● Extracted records
======

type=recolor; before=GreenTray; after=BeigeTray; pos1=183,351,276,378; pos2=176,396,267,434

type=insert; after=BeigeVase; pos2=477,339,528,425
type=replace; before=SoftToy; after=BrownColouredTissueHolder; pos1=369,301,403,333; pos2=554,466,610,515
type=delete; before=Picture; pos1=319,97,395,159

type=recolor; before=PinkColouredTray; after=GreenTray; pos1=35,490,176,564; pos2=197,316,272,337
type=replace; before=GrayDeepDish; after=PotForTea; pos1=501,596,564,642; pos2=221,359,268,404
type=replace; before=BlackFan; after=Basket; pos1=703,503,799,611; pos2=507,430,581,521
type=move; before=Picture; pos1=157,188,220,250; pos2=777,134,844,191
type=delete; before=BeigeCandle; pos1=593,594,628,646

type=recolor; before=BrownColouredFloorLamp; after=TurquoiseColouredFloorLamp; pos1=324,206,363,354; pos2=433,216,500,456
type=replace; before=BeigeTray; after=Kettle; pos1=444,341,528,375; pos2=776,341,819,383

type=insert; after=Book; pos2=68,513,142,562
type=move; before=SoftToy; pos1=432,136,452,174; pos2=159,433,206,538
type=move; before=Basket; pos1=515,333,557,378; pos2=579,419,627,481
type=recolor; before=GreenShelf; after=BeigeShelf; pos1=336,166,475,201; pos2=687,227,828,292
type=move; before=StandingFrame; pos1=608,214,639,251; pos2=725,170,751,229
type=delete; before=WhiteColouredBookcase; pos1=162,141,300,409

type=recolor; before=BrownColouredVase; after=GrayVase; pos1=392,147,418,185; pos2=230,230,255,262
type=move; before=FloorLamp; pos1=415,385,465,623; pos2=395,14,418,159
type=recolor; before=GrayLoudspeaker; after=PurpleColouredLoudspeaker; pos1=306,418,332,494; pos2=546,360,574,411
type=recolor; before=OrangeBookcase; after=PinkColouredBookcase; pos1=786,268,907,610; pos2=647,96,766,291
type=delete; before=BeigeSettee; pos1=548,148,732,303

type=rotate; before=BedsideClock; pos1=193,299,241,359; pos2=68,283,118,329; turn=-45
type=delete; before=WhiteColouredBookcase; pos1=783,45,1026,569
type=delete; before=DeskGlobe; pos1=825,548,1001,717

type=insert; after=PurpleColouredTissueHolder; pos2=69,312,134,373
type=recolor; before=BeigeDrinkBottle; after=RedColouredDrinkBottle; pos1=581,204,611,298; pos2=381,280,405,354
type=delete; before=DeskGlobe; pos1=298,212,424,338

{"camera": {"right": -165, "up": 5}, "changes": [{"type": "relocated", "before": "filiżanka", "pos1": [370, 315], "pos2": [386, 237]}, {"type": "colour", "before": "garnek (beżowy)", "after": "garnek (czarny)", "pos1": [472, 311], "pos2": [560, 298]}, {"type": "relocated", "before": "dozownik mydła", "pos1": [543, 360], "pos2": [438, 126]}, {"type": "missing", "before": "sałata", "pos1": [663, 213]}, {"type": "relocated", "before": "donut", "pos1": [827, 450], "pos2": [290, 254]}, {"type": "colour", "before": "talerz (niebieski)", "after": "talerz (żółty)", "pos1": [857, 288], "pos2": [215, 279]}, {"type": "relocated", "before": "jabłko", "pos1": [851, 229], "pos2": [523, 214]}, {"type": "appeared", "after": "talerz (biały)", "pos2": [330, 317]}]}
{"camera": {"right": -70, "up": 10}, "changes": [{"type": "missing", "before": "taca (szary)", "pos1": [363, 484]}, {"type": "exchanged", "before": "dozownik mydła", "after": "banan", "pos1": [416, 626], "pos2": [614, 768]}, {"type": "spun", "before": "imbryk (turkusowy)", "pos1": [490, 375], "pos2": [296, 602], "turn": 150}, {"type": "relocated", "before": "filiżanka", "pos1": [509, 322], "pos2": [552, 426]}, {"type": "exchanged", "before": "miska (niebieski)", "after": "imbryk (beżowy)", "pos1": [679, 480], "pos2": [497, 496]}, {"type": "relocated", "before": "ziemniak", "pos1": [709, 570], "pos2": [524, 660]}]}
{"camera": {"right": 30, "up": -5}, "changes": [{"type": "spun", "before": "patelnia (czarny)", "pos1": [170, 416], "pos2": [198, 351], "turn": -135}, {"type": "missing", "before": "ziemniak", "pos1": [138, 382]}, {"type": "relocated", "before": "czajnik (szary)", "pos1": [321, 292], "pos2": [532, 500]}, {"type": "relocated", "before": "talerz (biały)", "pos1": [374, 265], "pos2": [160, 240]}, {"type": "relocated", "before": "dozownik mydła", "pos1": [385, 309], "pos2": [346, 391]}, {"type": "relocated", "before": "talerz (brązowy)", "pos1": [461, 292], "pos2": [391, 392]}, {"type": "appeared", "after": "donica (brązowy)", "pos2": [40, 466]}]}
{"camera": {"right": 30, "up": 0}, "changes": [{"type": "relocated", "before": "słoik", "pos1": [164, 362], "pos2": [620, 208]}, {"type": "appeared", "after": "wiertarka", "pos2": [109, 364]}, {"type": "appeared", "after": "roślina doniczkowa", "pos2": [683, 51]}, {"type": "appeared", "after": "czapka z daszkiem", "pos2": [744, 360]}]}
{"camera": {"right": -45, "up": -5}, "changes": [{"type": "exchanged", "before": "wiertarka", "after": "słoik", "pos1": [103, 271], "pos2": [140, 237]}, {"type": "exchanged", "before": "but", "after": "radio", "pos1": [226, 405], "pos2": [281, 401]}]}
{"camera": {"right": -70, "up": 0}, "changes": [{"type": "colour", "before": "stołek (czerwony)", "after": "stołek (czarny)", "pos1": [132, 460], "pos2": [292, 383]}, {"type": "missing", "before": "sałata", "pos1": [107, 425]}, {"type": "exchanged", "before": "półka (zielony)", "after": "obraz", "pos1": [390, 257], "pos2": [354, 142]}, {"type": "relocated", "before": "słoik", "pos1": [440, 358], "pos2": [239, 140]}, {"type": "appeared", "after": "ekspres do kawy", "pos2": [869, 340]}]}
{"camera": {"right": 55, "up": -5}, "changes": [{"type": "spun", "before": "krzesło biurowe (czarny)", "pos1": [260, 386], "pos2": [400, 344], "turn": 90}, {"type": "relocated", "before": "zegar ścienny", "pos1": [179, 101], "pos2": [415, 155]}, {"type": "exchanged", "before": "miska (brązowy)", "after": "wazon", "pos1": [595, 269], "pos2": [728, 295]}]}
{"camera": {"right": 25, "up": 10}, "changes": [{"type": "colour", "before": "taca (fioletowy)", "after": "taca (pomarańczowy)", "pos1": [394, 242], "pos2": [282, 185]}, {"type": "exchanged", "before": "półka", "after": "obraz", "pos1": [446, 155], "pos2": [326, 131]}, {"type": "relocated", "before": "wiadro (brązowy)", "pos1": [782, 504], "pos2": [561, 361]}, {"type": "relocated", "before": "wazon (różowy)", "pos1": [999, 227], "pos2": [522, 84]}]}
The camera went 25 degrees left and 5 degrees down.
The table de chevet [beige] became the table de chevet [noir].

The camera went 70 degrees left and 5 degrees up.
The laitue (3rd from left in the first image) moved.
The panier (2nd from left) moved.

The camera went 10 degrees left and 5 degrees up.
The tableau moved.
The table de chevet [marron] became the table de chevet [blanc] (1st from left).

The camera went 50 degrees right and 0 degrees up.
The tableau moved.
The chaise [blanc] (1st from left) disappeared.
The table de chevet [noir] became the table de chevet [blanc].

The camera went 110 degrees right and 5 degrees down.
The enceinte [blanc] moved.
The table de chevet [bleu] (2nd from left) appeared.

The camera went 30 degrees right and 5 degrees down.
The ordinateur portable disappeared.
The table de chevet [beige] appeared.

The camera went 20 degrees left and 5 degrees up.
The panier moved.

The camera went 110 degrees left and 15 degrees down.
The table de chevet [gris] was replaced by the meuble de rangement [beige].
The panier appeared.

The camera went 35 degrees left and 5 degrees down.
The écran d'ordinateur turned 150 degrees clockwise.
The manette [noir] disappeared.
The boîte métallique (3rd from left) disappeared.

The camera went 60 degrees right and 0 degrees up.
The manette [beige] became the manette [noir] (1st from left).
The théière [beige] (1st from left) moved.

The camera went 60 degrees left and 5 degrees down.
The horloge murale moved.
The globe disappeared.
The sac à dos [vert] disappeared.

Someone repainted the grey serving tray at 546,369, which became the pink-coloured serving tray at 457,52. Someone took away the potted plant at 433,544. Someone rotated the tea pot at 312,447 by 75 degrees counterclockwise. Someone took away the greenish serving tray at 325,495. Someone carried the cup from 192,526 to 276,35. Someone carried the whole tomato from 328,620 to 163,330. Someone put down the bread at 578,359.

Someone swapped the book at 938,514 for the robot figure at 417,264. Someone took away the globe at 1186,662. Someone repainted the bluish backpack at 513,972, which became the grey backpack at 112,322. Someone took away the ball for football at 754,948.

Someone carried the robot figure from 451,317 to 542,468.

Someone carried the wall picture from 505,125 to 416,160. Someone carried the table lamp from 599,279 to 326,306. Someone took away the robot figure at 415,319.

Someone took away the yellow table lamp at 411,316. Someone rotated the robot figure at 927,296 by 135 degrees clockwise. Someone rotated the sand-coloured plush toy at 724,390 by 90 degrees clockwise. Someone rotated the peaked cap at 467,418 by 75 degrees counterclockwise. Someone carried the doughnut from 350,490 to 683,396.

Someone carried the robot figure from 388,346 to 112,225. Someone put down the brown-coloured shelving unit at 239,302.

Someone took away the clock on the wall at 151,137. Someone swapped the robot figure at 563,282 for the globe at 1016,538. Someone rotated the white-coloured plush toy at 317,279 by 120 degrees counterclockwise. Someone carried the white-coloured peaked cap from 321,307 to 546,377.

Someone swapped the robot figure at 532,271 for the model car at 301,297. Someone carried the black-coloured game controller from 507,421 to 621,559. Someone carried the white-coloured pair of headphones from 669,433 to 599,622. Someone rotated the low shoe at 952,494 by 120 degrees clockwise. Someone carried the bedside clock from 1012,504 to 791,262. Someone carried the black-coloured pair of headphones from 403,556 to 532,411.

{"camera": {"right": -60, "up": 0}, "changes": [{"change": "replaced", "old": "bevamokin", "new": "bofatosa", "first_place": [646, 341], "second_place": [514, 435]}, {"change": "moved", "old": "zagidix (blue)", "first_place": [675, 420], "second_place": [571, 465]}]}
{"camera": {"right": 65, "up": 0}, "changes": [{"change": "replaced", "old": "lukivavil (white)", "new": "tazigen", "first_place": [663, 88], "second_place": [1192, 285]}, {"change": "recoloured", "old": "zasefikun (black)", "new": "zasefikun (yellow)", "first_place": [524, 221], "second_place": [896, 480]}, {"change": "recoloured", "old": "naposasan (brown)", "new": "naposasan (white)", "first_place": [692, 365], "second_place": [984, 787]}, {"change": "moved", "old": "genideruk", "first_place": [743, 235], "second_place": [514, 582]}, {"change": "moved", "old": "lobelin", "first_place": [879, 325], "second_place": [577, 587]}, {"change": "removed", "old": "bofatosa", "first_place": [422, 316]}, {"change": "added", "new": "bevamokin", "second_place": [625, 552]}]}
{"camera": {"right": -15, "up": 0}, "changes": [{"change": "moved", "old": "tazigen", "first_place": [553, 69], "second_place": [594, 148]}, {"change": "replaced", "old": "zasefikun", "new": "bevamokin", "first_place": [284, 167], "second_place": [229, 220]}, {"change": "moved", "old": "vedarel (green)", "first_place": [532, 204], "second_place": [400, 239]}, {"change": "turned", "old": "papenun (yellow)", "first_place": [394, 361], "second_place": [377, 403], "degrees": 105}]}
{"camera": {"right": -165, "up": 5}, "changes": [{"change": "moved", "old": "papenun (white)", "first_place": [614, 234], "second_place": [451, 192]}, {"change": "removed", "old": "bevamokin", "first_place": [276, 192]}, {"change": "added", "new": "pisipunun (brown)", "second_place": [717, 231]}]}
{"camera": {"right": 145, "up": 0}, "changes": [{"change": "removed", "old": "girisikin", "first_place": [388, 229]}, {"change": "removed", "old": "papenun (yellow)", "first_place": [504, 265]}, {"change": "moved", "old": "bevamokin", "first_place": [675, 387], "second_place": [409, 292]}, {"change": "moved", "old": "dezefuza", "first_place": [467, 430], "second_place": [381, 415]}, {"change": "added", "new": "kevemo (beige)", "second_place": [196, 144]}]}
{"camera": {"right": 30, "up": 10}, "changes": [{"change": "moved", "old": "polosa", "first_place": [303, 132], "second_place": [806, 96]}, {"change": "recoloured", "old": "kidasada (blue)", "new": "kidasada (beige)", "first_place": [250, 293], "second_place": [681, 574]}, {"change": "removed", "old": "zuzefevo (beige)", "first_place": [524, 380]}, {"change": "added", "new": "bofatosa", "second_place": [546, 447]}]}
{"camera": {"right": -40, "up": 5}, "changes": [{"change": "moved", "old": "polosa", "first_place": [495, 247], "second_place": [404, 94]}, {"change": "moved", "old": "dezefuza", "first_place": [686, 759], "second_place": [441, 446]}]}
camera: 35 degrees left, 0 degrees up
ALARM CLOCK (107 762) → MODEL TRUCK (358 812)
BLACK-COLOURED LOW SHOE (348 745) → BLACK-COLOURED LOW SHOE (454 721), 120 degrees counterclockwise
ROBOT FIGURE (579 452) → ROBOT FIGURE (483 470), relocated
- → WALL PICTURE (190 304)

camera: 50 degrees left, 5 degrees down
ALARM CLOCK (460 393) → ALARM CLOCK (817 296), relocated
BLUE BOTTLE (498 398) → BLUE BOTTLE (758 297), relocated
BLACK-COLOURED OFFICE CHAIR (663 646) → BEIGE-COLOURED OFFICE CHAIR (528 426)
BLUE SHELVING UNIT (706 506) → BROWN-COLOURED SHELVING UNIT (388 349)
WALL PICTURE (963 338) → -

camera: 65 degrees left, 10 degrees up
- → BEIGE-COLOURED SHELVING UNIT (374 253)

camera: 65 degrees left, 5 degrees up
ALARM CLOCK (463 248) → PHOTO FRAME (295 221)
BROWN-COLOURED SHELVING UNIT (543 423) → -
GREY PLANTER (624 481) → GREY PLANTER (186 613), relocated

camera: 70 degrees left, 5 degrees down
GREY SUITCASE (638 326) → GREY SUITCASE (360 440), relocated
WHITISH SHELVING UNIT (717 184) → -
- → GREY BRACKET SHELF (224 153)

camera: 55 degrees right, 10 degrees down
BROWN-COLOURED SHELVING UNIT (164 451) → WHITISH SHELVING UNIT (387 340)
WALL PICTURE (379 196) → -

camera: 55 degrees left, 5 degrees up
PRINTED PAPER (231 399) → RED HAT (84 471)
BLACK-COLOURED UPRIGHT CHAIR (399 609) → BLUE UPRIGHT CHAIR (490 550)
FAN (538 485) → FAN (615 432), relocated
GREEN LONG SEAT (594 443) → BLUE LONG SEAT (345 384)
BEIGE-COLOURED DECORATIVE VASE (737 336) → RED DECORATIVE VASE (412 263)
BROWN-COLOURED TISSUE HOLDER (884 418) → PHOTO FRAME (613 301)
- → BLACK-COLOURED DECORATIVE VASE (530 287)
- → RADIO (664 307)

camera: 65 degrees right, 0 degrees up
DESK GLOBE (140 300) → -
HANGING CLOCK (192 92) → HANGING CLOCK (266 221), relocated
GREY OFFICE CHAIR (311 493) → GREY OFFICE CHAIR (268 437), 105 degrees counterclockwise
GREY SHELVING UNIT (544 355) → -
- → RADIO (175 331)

======

● Task to complete
When you reach the line with "ALARM CLOCK (107 762) → MODEL TRUCK (358 812)" in the records above, start writing out lines exactly, and stop once the line with "ROBOT FIGURE (579" has been written; include nothing else.

● Output of the exercise
ALARM CLOCK (107 762) → MODEL TRUCK (358 812)
BLACK-COLOURED LOW SHOE (348 745) → BLACK-COLOURED LOW SHOE (454 721), 120 degrees counterclockwise
ROBOT FIGURE (579 452) → ROBOT FIGURE (483 470), relocated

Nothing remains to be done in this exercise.